One form of aliveness, then, is to resist the foreclosure of our overbearing convictions, to hold at bay our impulse to simplify the world. As William Blake noted: “To generalize is to be an idiot.” Put another way, one way to stave off the deadness of the commonplace is by countering the urge to assimilate people, opinions, experiences into commonplaces in the first place — to be attuned to detail, alert to specificity, curious about difference. In one of these essays, “On Not Believing in Anything,” Phillips reminds us that belief, in one sense, represents the “the fear of curiosity” and that the word curiosity has its root in the Latin cura, meaning care.

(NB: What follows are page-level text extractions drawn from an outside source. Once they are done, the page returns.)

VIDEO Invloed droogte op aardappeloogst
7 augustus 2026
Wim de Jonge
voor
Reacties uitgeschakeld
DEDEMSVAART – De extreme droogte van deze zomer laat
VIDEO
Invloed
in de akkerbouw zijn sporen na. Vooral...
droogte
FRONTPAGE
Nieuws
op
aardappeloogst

This is a wise, generous book. Phillips has a mild, expansive way of explaining the insights that psychoanalysis offers into our everyday drama, its glimpses of differently shaped problems behind the ones we thought we had. Why does being a grown-up not feel like what we thought being a grown-up would feel like? Why does getting what we want produce anxiety rather than satisfaction? But a book about psychoanalysis is not an analysis. There is no program here, no self-help regimen. These essays won’t cure us, but they may make us curious.

Dennis Duncan is a lecturer in English at University College London and author of “Index, A History of the.”